• [DATA SUPPLIED]
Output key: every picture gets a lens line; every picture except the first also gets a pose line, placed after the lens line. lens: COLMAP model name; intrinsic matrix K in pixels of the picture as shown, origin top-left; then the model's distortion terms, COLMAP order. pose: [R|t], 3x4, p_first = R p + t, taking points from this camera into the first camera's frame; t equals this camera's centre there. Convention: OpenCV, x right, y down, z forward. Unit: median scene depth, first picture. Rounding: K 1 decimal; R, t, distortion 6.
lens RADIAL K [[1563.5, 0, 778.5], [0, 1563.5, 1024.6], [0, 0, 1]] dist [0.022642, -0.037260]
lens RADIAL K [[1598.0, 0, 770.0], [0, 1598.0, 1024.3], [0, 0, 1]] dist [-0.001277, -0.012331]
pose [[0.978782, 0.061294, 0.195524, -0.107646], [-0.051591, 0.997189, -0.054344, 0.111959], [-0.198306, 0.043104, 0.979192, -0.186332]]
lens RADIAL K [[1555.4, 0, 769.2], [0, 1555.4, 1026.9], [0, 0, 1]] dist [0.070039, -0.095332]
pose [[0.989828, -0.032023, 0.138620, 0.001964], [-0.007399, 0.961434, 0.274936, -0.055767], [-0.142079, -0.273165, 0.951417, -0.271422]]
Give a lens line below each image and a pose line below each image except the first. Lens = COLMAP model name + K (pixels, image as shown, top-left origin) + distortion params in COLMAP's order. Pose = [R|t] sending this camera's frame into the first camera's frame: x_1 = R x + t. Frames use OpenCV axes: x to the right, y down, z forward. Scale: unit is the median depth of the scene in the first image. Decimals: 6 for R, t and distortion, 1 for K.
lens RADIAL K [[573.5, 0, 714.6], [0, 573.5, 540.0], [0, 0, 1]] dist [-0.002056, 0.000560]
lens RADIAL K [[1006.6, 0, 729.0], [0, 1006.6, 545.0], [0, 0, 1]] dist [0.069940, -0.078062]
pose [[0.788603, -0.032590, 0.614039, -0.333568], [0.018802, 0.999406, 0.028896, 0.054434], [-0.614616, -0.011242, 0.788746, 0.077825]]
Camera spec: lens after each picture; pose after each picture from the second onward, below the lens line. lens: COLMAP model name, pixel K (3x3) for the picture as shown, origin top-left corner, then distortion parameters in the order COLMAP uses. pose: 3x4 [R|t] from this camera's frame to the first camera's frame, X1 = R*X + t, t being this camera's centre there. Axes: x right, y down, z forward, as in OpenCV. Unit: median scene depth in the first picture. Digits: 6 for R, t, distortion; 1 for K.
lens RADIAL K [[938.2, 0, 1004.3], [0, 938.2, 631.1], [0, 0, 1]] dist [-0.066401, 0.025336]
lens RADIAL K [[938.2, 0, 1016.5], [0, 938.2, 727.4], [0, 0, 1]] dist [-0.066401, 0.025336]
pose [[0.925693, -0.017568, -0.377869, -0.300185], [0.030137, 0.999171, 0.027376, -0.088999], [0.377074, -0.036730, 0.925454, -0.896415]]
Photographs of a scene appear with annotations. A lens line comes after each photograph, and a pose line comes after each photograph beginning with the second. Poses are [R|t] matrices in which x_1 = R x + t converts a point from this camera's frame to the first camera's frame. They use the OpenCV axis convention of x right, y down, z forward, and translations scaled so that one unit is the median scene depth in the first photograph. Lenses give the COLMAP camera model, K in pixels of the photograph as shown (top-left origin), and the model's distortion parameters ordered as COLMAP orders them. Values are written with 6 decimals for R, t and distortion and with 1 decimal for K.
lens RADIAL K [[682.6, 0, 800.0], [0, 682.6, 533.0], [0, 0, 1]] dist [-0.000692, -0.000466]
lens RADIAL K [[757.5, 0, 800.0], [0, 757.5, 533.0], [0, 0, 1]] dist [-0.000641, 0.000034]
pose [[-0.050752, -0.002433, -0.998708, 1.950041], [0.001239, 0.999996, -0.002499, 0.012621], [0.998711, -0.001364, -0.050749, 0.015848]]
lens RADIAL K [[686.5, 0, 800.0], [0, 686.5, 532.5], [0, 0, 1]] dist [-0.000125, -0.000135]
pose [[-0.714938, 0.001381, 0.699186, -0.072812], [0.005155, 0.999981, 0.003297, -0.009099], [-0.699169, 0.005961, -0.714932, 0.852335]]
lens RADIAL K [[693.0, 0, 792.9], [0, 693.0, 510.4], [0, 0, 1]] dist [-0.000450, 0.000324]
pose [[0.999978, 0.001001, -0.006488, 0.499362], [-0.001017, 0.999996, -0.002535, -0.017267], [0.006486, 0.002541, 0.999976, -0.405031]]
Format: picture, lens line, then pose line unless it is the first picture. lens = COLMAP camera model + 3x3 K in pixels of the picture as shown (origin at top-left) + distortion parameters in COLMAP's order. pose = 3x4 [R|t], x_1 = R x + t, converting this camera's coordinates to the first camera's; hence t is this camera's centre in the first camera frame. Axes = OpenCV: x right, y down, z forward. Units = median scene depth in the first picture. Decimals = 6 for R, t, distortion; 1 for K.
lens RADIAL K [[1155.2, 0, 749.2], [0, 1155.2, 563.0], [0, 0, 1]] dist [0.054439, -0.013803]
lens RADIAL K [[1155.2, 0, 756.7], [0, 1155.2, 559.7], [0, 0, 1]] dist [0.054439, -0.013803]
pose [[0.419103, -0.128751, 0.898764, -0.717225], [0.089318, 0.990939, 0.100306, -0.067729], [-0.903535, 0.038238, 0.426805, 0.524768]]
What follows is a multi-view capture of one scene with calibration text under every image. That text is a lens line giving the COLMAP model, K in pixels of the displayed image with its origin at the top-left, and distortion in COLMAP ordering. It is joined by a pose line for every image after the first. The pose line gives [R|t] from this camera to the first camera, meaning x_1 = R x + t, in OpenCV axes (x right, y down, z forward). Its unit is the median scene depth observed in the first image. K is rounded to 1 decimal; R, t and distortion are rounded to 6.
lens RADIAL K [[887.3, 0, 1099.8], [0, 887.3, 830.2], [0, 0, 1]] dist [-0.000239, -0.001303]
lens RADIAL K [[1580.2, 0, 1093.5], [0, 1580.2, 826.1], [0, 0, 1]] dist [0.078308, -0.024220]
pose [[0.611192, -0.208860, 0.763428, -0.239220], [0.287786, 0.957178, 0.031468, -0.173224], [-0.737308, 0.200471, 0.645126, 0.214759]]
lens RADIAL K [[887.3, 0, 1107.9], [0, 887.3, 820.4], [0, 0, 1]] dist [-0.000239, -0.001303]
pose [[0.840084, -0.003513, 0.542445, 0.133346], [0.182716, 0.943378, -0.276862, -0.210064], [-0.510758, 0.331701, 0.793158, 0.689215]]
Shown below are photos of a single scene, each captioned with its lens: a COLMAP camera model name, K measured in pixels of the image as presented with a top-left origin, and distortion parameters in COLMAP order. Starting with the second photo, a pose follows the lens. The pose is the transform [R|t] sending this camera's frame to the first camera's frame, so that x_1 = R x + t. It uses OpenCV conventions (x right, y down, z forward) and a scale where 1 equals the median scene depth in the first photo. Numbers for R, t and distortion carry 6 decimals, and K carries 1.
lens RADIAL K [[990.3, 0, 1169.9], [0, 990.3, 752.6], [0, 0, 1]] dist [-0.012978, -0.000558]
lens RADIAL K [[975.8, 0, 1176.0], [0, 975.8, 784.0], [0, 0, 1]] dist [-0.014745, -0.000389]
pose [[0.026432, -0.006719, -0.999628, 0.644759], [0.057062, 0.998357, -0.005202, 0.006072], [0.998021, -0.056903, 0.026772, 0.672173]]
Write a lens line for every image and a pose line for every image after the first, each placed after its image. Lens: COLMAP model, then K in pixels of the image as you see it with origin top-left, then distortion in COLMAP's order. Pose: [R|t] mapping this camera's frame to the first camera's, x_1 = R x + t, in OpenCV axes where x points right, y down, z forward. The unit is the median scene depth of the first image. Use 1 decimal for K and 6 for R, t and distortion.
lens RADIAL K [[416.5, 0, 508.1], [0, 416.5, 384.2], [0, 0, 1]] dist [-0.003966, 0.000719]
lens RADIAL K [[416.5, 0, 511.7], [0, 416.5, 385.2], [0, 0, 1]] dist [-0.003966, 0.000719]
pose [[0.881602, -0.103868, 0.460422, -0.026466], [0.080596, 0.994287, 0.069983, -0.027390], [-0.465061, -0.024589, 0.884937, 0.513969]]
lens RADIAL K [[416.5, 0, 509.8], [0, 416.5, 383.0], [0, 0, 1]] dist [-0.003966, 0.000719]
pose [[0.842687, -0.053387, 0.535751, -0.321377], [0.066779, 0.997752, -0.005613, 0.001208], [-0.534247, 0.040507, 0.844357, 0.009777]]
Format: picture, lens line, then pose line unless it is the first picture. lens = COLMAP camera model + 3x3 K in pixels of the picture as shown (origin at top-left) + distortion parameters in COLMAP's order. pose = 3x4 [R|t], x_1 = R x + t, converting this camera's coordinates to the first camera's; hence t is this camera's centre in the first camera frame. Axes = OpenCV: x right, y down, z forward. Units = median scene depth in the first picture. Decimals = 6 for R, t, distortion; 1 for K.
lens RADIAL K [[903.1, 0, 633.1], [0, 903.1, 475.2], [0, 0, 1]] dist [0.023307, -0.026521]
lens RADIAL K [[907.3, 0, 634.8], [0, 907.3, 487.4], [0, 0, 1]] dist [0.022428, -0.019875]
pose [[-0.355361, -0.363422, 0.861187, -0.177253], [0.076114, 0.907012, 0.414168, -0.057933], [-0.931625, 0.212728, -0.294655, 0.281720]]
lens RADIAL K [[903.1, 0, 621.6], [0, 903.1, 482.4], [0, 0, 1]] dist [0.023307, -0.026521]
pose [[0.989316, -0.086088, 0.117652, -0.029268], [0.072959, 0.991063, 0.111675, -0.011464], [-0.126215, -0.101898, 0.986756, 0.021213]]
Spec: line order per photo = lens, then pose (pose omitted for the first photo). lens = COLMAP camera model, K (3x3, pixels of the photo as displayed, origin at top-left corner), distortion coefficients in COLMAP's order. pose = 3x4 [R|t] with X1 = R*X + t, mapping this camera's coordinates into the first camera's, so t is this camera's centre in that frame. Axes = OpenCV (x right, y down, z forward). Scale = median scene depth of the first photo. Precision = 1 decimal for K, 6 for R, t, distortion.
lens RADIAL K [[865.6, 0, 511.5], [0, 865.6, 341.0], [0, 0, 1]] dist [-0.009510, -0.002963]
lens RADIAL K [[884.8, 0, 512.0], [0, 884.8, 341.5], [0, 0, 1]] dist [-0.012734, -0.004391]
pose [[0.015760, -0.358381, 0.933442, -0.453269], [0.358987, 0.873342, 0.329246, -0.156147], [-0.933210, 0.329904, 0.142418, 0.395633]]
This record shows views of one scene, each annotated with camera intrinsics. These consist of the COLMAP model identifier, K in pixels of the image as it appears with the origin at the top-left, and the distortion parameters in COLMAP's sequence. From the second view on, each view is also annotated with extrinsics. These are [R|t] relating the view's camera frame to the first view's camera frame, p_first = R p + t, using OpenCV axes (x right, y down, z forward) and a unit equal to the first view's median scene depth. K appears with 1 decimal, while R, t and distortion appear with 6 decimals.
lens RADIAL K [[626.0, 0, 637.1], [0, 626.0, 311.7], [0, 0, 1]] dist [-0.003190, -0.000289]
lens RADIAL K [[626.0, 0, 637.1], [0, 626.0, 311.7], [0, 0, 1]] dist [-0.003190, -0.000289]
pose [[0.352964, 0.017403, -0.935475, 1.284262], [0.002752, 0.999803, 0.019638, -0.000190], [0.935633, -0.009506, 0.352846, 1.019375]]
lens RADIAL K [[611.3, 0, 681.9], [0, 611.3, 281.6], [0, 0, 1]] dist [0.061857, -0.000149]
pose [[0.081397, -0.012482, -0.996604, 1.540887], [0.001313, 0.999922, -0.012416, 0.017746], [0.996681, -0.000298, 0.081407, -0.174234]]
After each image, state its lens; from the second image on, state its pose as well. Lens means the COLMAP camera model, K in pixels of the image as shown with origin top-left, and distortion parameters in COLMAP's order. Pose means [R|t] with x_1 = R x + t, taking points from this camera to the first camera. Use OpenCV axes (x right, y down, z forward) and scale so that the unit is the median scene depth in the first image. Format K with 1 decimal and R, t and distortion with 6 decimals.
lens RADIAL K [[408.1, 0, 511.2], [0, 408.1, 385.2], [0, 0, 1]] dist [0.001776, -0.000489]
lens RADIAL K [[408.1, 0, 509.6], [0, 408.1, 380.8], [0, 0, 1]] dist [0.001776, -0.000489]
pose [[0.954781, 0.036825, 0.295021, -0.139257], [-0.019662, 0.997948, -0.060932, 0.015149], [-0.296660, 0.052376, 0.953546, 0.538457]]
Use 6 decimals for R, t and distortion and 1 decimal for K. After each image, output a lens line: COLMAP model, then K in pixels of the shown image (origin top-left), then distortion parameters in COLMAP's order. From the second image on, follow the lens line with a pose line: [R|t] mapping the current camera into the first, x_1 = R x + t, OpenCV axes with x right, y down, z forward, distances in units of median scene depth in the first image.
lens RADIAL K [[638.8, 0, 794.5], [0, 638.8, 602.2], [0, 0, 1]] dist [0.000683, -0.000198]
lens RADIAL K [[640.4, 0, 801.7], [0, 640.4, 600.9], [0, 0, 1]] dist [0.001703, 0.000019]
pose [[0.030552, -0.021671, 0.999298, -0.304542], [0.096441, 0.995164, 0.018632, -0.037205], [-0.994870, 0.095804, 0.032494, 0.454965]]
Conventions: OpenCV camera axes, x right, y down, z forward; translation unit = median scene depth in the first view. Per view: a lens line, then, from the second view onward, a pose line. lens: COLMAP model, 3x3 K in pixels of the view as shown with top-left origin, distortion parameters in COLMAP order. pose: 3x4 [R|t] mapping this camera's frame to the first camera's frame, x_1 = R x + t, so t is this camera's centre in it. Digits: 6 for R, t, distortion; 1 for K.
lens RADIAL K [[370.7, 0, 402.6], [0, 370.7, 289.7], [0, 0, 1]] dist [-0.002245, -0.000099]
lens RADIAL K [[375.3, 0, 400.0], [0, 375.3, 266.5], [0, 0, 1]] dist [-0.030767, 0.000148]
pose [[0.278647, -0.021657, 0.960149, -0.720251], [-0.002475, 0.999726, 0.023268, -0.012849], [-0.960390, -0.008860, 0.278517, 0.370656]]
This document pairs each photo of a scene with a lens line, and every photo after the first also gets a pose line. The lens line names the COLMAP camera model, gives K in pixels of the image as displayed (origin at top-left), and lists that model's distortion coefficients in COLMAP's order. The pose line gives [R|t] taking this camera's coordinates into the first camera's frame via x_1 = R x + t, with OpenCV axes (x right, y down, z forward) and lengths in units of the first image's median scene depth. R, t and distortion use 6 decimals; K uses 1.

• [YOUR GOAL]
Echo the part of the records that opens with the line containing "Write a lens" and closes with the line containing "0.040507, 0.844357, 0.009777]]". Repeat each line unchanged, including both of those lines.

• [YOUR SOLUTION]
Write a lens line for every image and a pose line for every image after the first, each placed after its image. Lens: COLMAP model, then K in pixels of the image as you see it with origin top-left, then distortion in COLMAP's order. Pose: [R|t] mapping this camera's frame to the first camera's, x_1 = R x + t, in OpenCV axes where x points right, y down, z forward. The unit is the median scene depth of the first image. Use 1 decimal for K and 6 for R, t and distortion.
lens RADIAL K [[416.5, 0, 508.1], [0, 416.5, 384.2], [0, 0, 1]] dist [-0.003966, 0.000719]
lens RADIAL K [[416.5, 0, 511.7], [0, 416.5, 385.2], [0, 0, 1]] dist [-0.003966, 0.000719]
pose [[0.881602, -0.103868, 0.460422, -0.026466], [0.080596, 0.994287, 0.069983, -0.027390], [-0.465061, -0.024589, 0.884937, 0.513969]]
lens RADIAL K [[416.5, 0, 509.8], [0, 416.5, 383.0], [0, 0, 1]] dist [-0.003966, 0.000719]
pose [[0.842687, -0.053387, 0.535751, -0.321377], [0.066779, 0.997752, -0.005613, 0.001208], [-0.534247, 0.040507, 0.844357, 0.009777]]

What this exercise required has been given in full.